EXCERPTED DATA below:

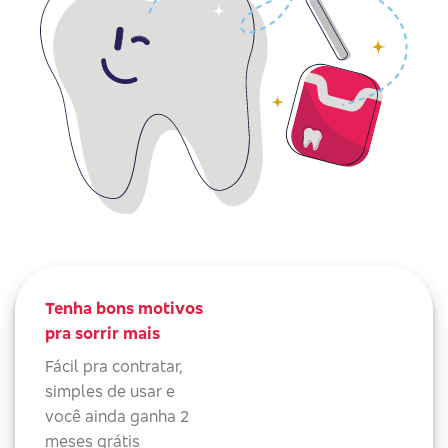
Tenha bons motivos
pra sorrir mais
Fácil pra contratar,
simples de usar e
você ainda ganha 2
meses grátis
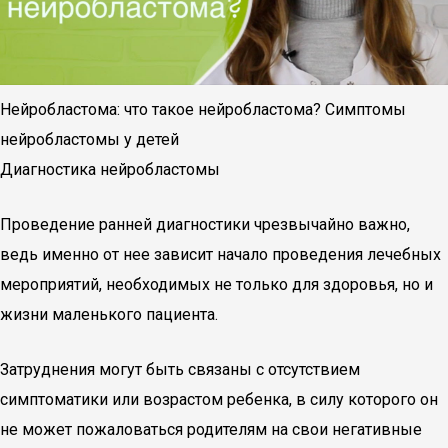
Нейробластома: что такое нейробластома? Симптомы
нейробластомы у детей
Диагностика нейробластомы
Проведение ранней диагностики чрезвычайно важно,
ведь именно от нее зависит начало проведения лечебных
мероприятий, необходимых не только для здоровья, но и
жизни маленького пациента.
Затруднения могут быть связаны с отсутствием
симптоматики или возрастом ребенка, в силу которого он
не может пожаловаться родителям на свои негативные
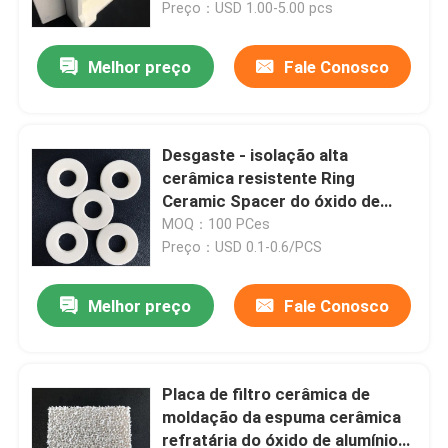
Preço：USD 1.00-5.00 pcs
Melhor preço
Fale Conosco
Desgaste - isolação alta
cerâmica resistente Ring
Ceramic Spacer do óxido de
alumínio de 99%
MOQ：100 PCes
Preço：USD 0.1-0.6/PCS
Melhor preço
Fale Conosco
Casa
PRODUTOS
Placa de filtro cerâmica de
moldação da espuma cerâmica
refratária do óxido de alumínio
vídeos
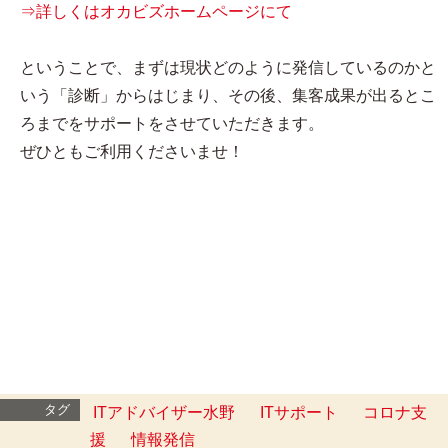
⇒詳しくはオカビズホームページにて
ということで、まずは現状どのように発信しているのかと
いう「診断」からはじまり、その後、集客成果が出るとこ
ろまでをサポートをさせていただきます。
ぜひともご利用くださいませ！
タグ
ITアドバイザー水野
ITサポート
コロナ支
援
情報発信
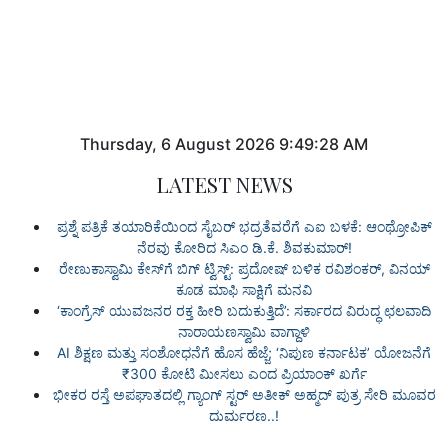
Thursday
,
6
August
2026
9:49:28 AM
LATEST NEWS
ಪ್ರಶ್ನೆ ಪತ್ರಿಕೆ ತಯಾರಿಕೆಯಿಂದ ಸೈಬರ್ ಭದ್ರತೆವರೆಗೆ ಎಐ ಬಳಕೆ: ಆಂಥ್ರೋಪಿಕ್
ನೆರವು ಕೋರಿದ ಸಿಎಂ ಡಿ.ಕೆ. ಶಿವಕುಮಾರ್!
ರೇಣುಕಾಸ್ವಾಮಿ ಕೇಸ್‌ಗೆ ಬಿಗ್ ಟ್ವಿಸ್ಟ್: ಪ್ರದೋಷ್ ಬಳಿಕ ರವಿಶಂಕರ್, ವಿನಯ್
ಕೂಡ ಮಾಫಿ ಸಾಕ್ಷಿಗೆ ಮನವಿ
‘ಕಾಂಗ್ರೆಸ್ ಯುವಜನರ ರಕ್ತ ಹೀರಿ ಬದುಕುತ್ತಿದೆ’: ಸರ್ಕಾರದ ವಿರುದ್ಧ ಛಲವಾದಿ
ನಾರಾಯಣಸ್ವಾಮಿ ವಾಗ್ದಾಳಿ
AI ಶಿಕ್ಷಣ ಮತ್ತು ಸಂಶೋಧನೆಗೆ ಹೊಸ ಹೆಜ್ಜೆ; ‘ನಿಪುಣ ಕರ್ನಾಟಕ’ ಯೋಜನೆಗೆ
₹300 ಕೋಟಿ ಮೀಸಲು ಎಂದ ಪ್ರಿಯಾಂಕ್ ಖರ್ಗೆ
ಭೀಕರ ರಸ್ತೆ ಅಪಘಾತದಲ್ಲಿ ಗ್ಯಾಂಗ್ ಸ್ಟರ್ ಅತೀಕ್ ಅಹ್ಮದ್ ಪುತ್ರ ಸೇರಿ ಮೂವರ
ದುರ್ಮರಣ..!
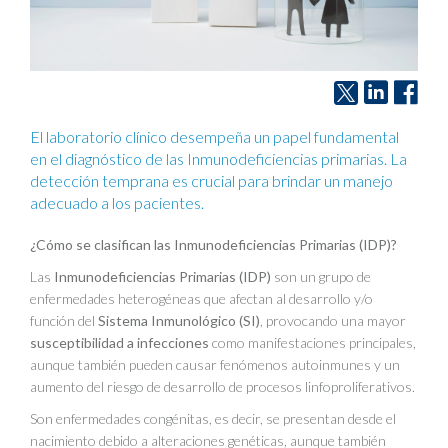
El laboratorio clínico desempeña un papel fundamental
en el diagnóstico de las Inmunodeficiencias primarias. La
detección temprana es crucial para brindar un manejo
adecuado a los pacientes.
¿Cómo se clasifican las Inmunodeficiencias Primarias (IDP)?
Las
Inmunodeficiencias Primarias (IDP)
son un grupo de
enfermedades heterogéneas que afectan al desarrollo y/o
función del
Sistema Inmunológico (SI)
, provocando una mayor
susceptibilidad a infecciones
como manifestaciones principales,
aunque también pueden causar fenómenos autoinmunes y un
aumento del riesgo de desarrollo de procesos linfoproliferativos.
Son enfermedades congénitas, es decir, se presentan desde el
nacimiento debido a alteraciones genéticas, aunque también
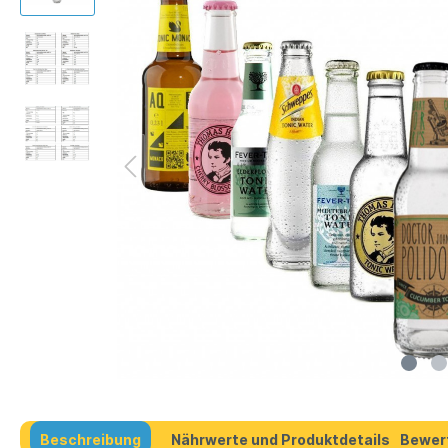
Beschreibung
Nährwerte und Produktdetails
Bewer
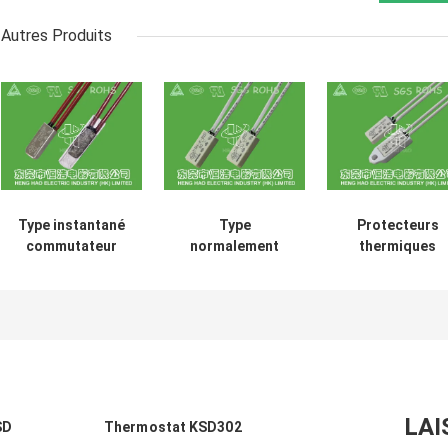
Autres Produits
Type instantané
Type
Protecteurs
commutateur
normalement
thermiques
thermique de
ouvert de
réglables de
protecteur de
commutateur de
fusible de
surcharge,
protection
surcharge de
protecteur
thermique de
commutateur
thermique de
boîtier en
thermique
moteur de TH-
plastique pour
sensible élevé d
A1D
des dispositifs
protecteur
d'éclairage
LAI
SD
Thermostat KSD302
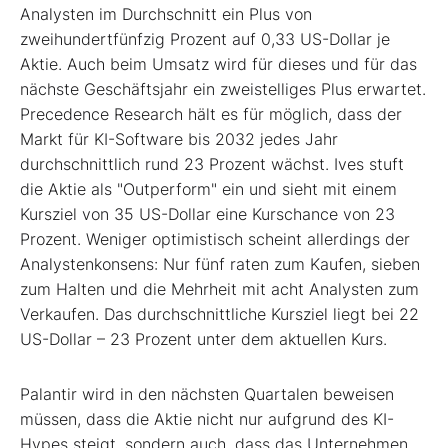
Analysten im Durchschnitt ein Plus von
zweihundertfünfzig Prozent auf 0,33 US-Dollar je
Aktie. Auch beim Umsatz wird für dieses und für das
nächste Geschäftsjahr ein zweistelliges Plus erwartet.
Precedence Research hält es für möglich, dass der
Markt für KI-Software bis 2032 jedes Jahr
durchschnittlich rund 23 Prozent wächst. Ives stuft
die Aktie als "Outperform" ein und sieht mit einem
Kursziel von 35 US-Dollar eine Kurschance von 23
Prozent. Weniger optimistisch scheint allerdings der
Analystenkonsens: Nur fünf raten zum Kaufen, sieben
zum Halten und die Mehrheit mit acht Analysten zum
Verkaufen. Das durchschnittliche Kursziel liegt bei 22
US-Dollar – 23 Prozent unter dem aktuellen Kurs.
Palantir wird in den nächsten Quartalen beweisen
müssen, dass die Aktie nicht nur aufgrund des KI-
Hypes steigt, sondern auch, dass das Unternehmen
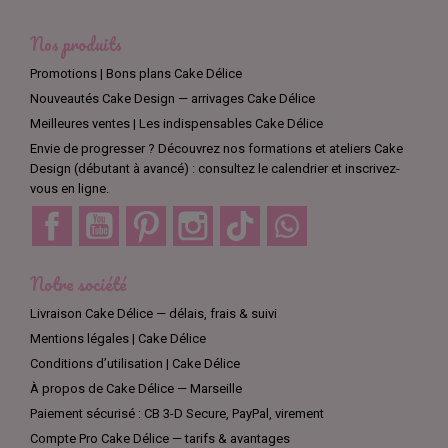
Nos produits
Promotions | Bons plans Cake Délice
Nouveautés Cake Design — arrivages Cake Délice
Meilleures ventes | Les indispensables Cake Délice
Envie de progresser ? Découvrez nos formations et ateliers Cake
Design (débutant à avancé) : consultez le calendrier et inscrivez-
vous en ligne.
Facebook
YouTube
Pinterest
Instagram
TikTok
Discord
Notre société
Livraison Cake Délice — délais, frais & suivi
Mentions légales | Cake Délice
Conditions d’utilisation | Cake Délice
À propos de Cake Délice — Marseille
Paiement sécurisé : CB 3-D Secure, PayPal, virement
Compte Pro Cake Délice — tarifs & avantages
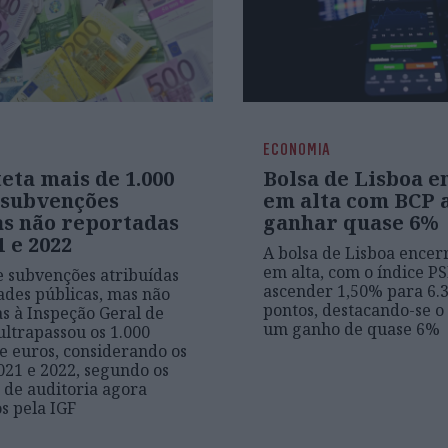
ECONOMIA
eta mais de 1.000
Bolsa de Lisboa e
subvenções
em alta com BCP 
as não reportadas
ganhar quase 6%
 e 2022
A bolsa de Lisboa encer
em alta, com o índice PS
e subvenções atribuídas
ascender 1,50% para 6.
ades públicas, mas não
pontos, destacando-se 
s à Inspeção Geral de
um ganho de quase 6%
ultrapassou os 1.000
e euros, considerando os
021 e 2022, segundo os
s de auditoria agora
s pela IGF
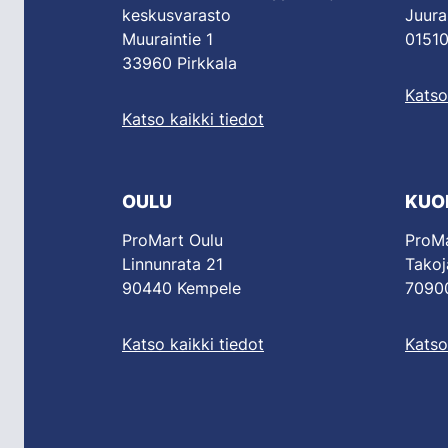
keskusvarasto
Juura
Muuraintie 1
01510
33960 Pirkkala
Katso
Katso kaikki tiedot
OULU
KUO
ProMart Oulu
ProMa
Linnunrata 21
Takoj
90440 Kempele
70900
Katso kaikki tiedot
Katso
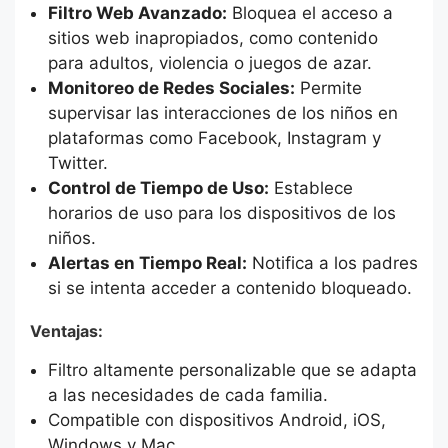
Filtro Web Avanzado:
Bloquea el acceso a
sitios web inapropiados, como contenido
para adultos, violencia o juegos de azar.
Monitoreo de Redes Sociales:
Permite
supervisar las interacciones de los niños en
plataformas como Facebook, Instagram y
Twitter.
Control de Tiempo de Uso:
Establece
horarios de uso para los dispositivos de los
niños.
Alertas en Tiempo Real:
Notifica a los padres
si se intenta acceder a contenido bloqueado.
Ventajas:
Filtro altamente personalizable que se adapta
a las necesidades de cada familia.
Compatible con dispositivos Android, iOS,
Windows y Mac.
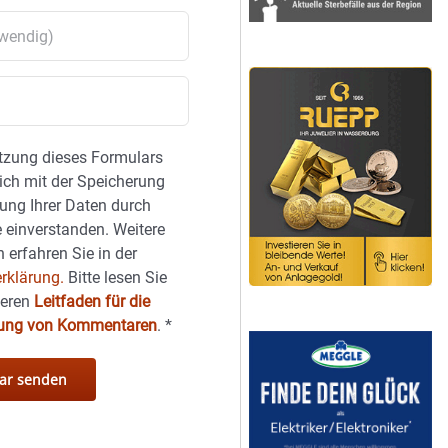
tzung dieses Formulars
sich mit der Speicherung
ung Ihrer Daten durch
 einverstanden. Weitere
 erfahren Sie in der
rklärung.
Bitte lesen Sie
seren
Leitfaden für die
hung von Kommentaren
.
*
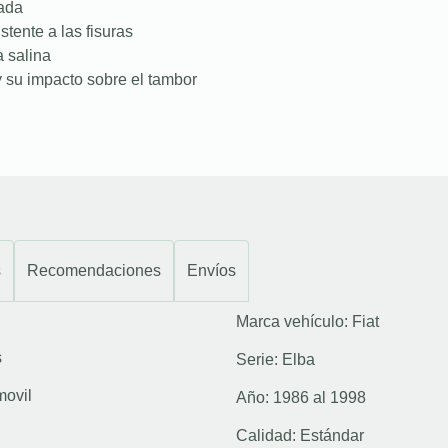
nada
stente a las fisuras
a salina
 su impacto sobre el tambor
s
Recomendaciones
Envíos
Marca vehículo:
Fiat
s
Serie:
Elba
movil
Año:
1986 al 1998
Calidad:
Estándar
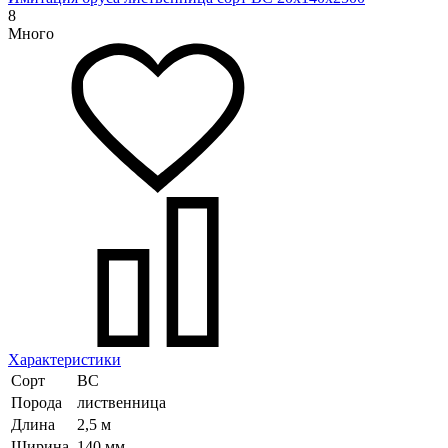
8
Много
Характеристики
Сорт
ВС
Порода
лиственница
Длина
2,5 м
Ширина
140 мм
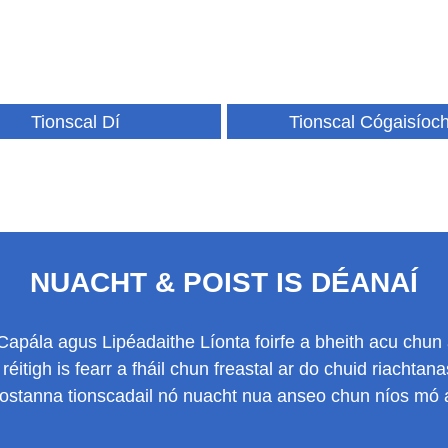
Tionscal Dí
Tionscal Cógaisíoch
NUACHT & POIST IS DÉANAÍ
Capála agus Lipéadaithe Líonta foirfe a bheith acu chun 
 réitigh is fearr a fháil chun freastal ar do chuid riachta
postanna tionscadail nó nuacht nua anseo chun níos mó a c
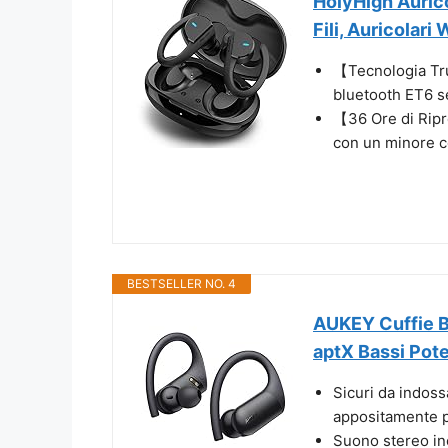
HolyHigh Aurico
Fili, Auricolari
【Tecnologia Tru
bluetooth ET6 se
【36 Ore di Ripr
con un minore c
BESTSELLER NO. 4
AUKEY Cuffie Bl
aptX Bassi Pote
Sicuri da indossa
appositamente per
Suono stereo inc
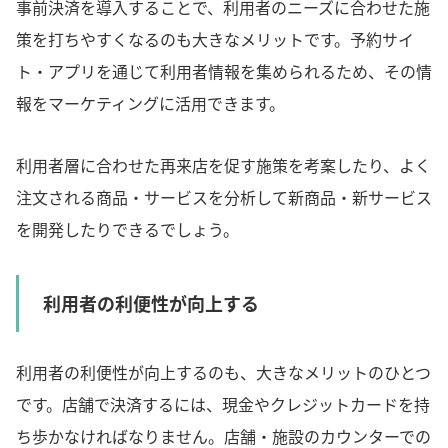
事前決済を導入することで、利用者のニーズに合わせた施
策を打ちやすくなるのも大きなメリットです。予約サイ
ト・アプリを通じて利用者情報を集められるため、その情
報をマーケティングに活用できます。
利用者層に合わせた再来店を促す施策を考案したり、よく
注文される商品・サービスを分析して新商品・新サービス
を開発したりできるでしょう。
利用者の利便性が向上する
利用者の利便性が向上するのも、大きなメリットのひとつ
です。店舗で決済するには、現金やクレジットカードを持
ち歩かなければなりません。店舗・施設のカウンターでの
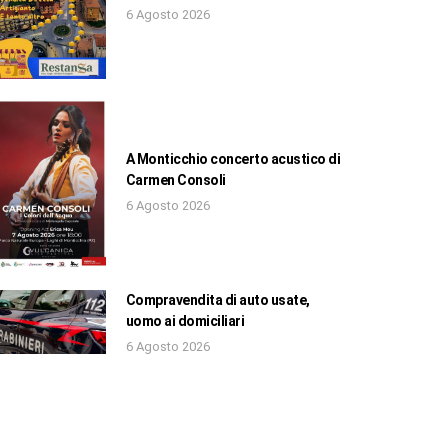
6 Agosto 2026
A Monticchio concerto acustico di
Carmen Consoli
6 Agosto 2026
Compravendita di auto usate,
uomo ai domiciliari
6 Agosto 2026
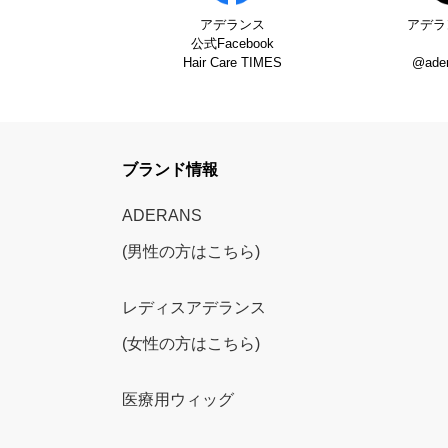
アデランス
アデラ
公式Facebook
Hair Care TIMES
@ade
ブランド情報
ADERANS
(男性の方はこちら)
レディスアデランス
(女性の方はこちら)
医療用ウィッグ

End of EXCERPTED DATA.

## JOB ITEM
Line for line, output the entries above from the line with "cerâmica resistente Ring" to the line with "commutateur de", both included, and nothing more. Skip pictures.

## RESPONSE TO THE TASK
cerâmica resistente Ring
Ceramic Spacer do óxido de
alumínio de 99%
MOQ：100 PCes
Preço：USD 0.1-0.6/PCS
Melhor preço
Fale Conosco
Casa
PRODUTOS
Placa de filtro cerâmica de
moldação da espuma cerâmica
refratária do óxido de alumínio
vídeos
⇒詳しくはオカビズホームページにて
ということで、まずは現状どのように発信しているのかと
いう「診断」からはじまり、その後、集客成果が出るとこ
ろまでをサポートをさせていただきます。
ぜひともご利用くださいませ！
タグ
ITアドバイザー水野
ITサポート
コロナ支
援
情報発信
Thursday
,
6
August
2026
9:49:28 AM
LATEST NEWS
ಪ್ರಶ್ನೆ ಪತ್ರಿಕೆ ತಯಾರಿಕೆಯಿಂದ ಸೈಬರ್ ಭದ್ರತೆವರೆಗೆ ಎಐ ಬಳಕೆ: ಆಂಥ್ರೋಪಿಕ್
ನೆರವು ಕೋರಿದ ಸಿಎಂ ಡಿ.ಕೆ. ಶಿವಕುಮಾರ್!
ರೇಣುಕಾಸ್ವಾಮಿ ಕೇಸ್‌ಗೆ ಬಿಗ್ ಟ್ವಿಸ್ಟ್: ಪ್ರದೋಷ್ ಬಳಿಕ ರವಿಶಂಕರ್, ವಿನಯ್
ಕೂಡ ಮಾಫಿ ಸಾಕ್ಷಿಗೆ ಮನವಿ
‘ಕಾಂಗ್ರೆಸ್ ಯುವಜನರ ರಕ್ತ ಹೀರಿ ಬದುಕುತ್ತಿದೆ’: ಸರ್ಕಾರದ ವಿರುದ್ಧ ಛಲವಾದಿ
ನಾರಾಯಣಸ್ವಾಮಿ ವಾಗ್ದಾಳಿ
AI ಶಿಕ್ಷಣ ಮತ್ತು ಸಂಶೋಧನೆಗೆ ಹೊಸ ಹೆಜ್ಜೆ; ‘ನಿಪುಣ ಕರ್ನಾಟಕ’ ಯೋಜನೆಗೆ
₹300 ಕೋಟಿ ಮೀಸಲು ಎಂದ ಪ್ರಿಯಾಂಕ್ ಖರ್ಗೆ
ಭೀಕರ ರಸ್ತೆ ಅಪಘಾತದಲ್ಲಿ ಗ್ಯಾಂಗ್ ಸ್ಟರ್ ಅತೀಕ್ ಅಹ್ಮದ್ ಪುತ್ರ ಸೇರಿ ಮೂವರ
ದುರ್ಮರಣ..!
El laboratorio clínico desempeña un papel fundamental
en el diagnóstico de las Inmunodeficiencias primarias. La
detección temprana es crucial para brindar un manejo
adecuado a los pacientes.
¿Cómo se clasifican las Inmunodeficiencias Primarias (IDP)?
Las
Inmunodeficiencias Primarias (IDP)
son un grupo de
enfermedades heterogéneas que afectan al desarrollo y/o
función del
Sistema Inmunológico (SI)
, provocando una mayor
susceptibilidad a infecciones
como manifestaciones principales,
aunque también pueden causar fenómenos autoinmunes y un
aumento del riesgo de desarrollo de procesos linfoproliferativos.
Son enfermedades congénitas, es decir, se presentan desde el
nacimiento debido a alteraciones genéticas, aunque también
Beschreibung
Nährwerte und Produktdetails
Bewer
Autres Produits
Type instantané
Type
Protecteurs
commutateur
normalement
thermiques
thermique de
ouvert de
réglables de
protecteur de
commutateur de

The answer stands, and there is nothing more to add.